**DATA FOR REVIEW:**
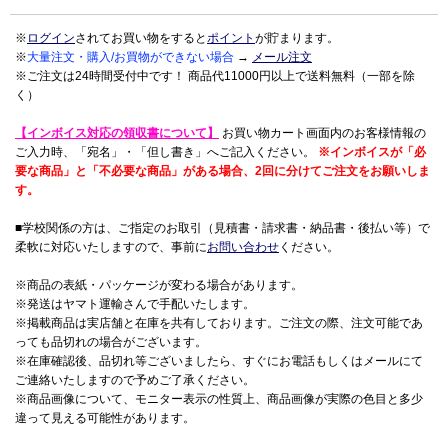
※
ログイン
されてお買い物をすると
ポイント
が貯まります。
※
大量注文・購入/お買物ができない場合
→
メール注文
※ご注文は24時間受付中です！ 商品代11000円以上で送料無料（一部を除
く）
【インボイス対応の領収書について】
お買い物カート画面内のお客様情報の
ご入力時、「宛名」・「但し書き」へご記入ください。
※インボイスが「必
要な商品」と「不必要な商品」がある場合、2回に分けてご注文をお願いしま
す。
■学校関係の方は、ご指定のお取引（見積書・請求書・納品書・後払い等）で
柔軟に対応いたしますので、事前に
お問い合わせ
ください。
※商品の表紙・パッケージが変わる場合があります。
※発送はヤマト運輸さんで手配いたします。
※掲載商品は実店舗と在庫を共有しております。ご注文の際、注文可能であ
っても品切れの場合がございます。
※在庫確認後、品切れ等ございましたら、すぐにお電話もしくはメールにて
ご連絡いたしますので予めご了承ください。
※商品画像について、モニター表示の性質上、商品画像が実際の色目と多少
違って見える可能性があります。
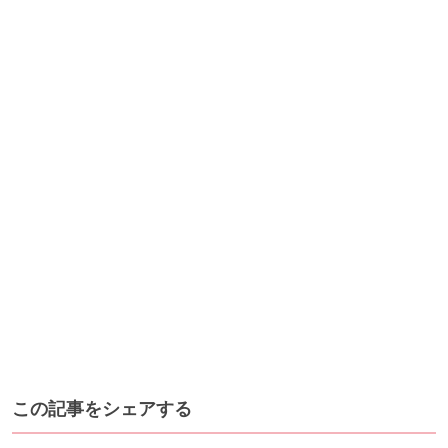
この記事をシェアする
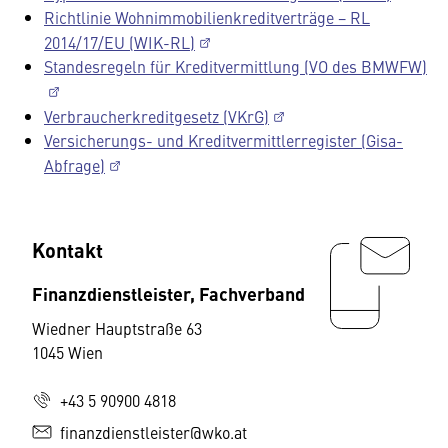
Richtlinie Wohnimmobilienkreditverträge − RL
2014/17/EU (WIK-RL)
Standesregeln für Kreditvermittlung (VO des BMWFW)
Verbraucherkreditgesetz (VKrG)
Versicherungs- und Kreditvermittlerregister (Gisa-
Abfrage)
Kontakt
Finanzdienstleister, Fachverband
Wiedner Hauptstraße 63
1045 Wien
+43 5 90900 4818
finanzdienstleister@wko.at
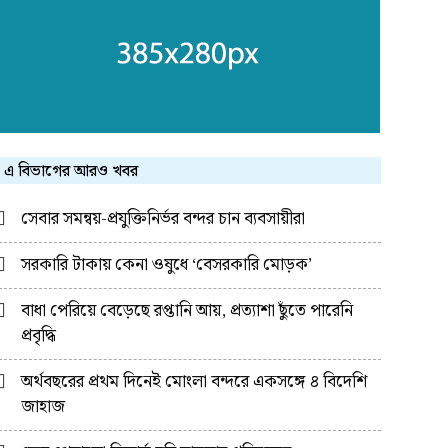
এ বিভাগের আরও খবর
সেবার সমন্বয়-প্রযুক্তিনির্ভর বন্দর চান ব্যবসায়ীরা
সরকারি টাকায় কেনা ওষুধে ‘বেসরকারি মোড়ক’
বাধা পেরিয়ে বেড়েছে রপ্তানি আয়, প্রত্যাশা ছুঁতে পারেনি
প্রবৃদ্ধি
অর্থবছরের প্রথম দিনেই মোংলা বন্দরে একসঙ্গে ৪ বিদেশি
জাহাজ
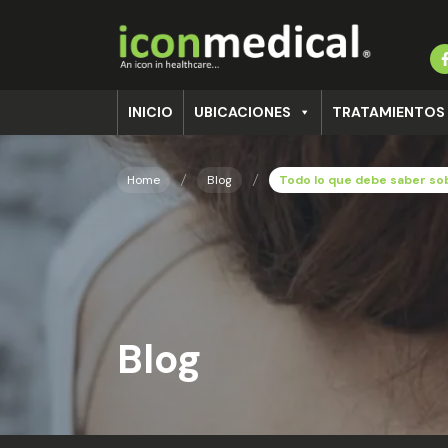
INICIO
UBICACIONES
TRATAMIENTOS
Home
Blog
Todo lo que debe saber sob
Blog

**TRY IT:** Copy the records exactly. Skip the images.

**RESPONSE TO THE TASK:**
※
ログイン
されてお買い物をすると
ポイント
が貯まります。
※
大量注文・購入/お買物ができない場合
→
メール注文
※ご注文は24時間受付中です！ 商品代11000円以上で送料無料（一部を除
く）
【インボイス対応の領収書について】
お買い物カート画面内のお客様情報の
ご入力時、「宛名」・「但し書き」へご記入ください。
※インボイスが「必
要な商品」と「不必要な商品」がある場合、2回に分けてご注文をお願いしま
す。
■学校関係の方は、ご指定のお取引（見積書・請求書・納品書・後払い等）で
柔軟に対応いたしますので、事前に
お問い合わせ
ください。
※商品の表紙・パッケージが変わる場合があります。
※発送はヤマト運輸さんで手配いたします。
※掲載商品は実店舗と在庫を共有しております。ご注文の際、注文可能であ
っても品切れの場合がございます。
※在庫確認後、品切れ等ございましたら、すぐにお電話もしくはメールにて
ご連絡いたしますので予めご了承ください。
※商品画像について、モニター表示の性質上、商品画像が実際の色目と多少
違って見える可能性があります。
この記事をシェアする
Richtlinie Wohnimmobilienkreditverträge − RL
2014/17/EU (WIK-RL)
Standesregeln für Kreditvermittlung (VO des BMWFW)
Verbraucherkreditgesetz (VKrG)
Versicherungs- und Kreditvermittlerregister (Gisa-
Abfrage)
Kontakt
Finanzdienstleister, Fachverband
Wiedner Hauptstraße 63
1045 Wien
+43 5 90900 4818
finanzdienstleister@wko.at
এ বিভাগের আরও খবর
সেবার সমন্বয়-প্রযুক্তিনির্ভর বন্দর চান ব্যবসায়ীরা
সরকারি টাকায় কেনা ওষুধে ‘বেসরকারি মোড়ক’
বাধা পেরিয়ে বেড়েছে রপ্তানি আয়, প্রত্যাশা ছুঁতে পারেনি
প্রবৃদ্ধি
অর্থবছরের প্রথম দিনেই মোংলা বন্দরে একসঙ্গে ৪ বিদেশি
জাহাজ
INICIO
UBICACIONES
TRATAMIENTOS
Home
Blog
Todo lo que debe saber sob
Blog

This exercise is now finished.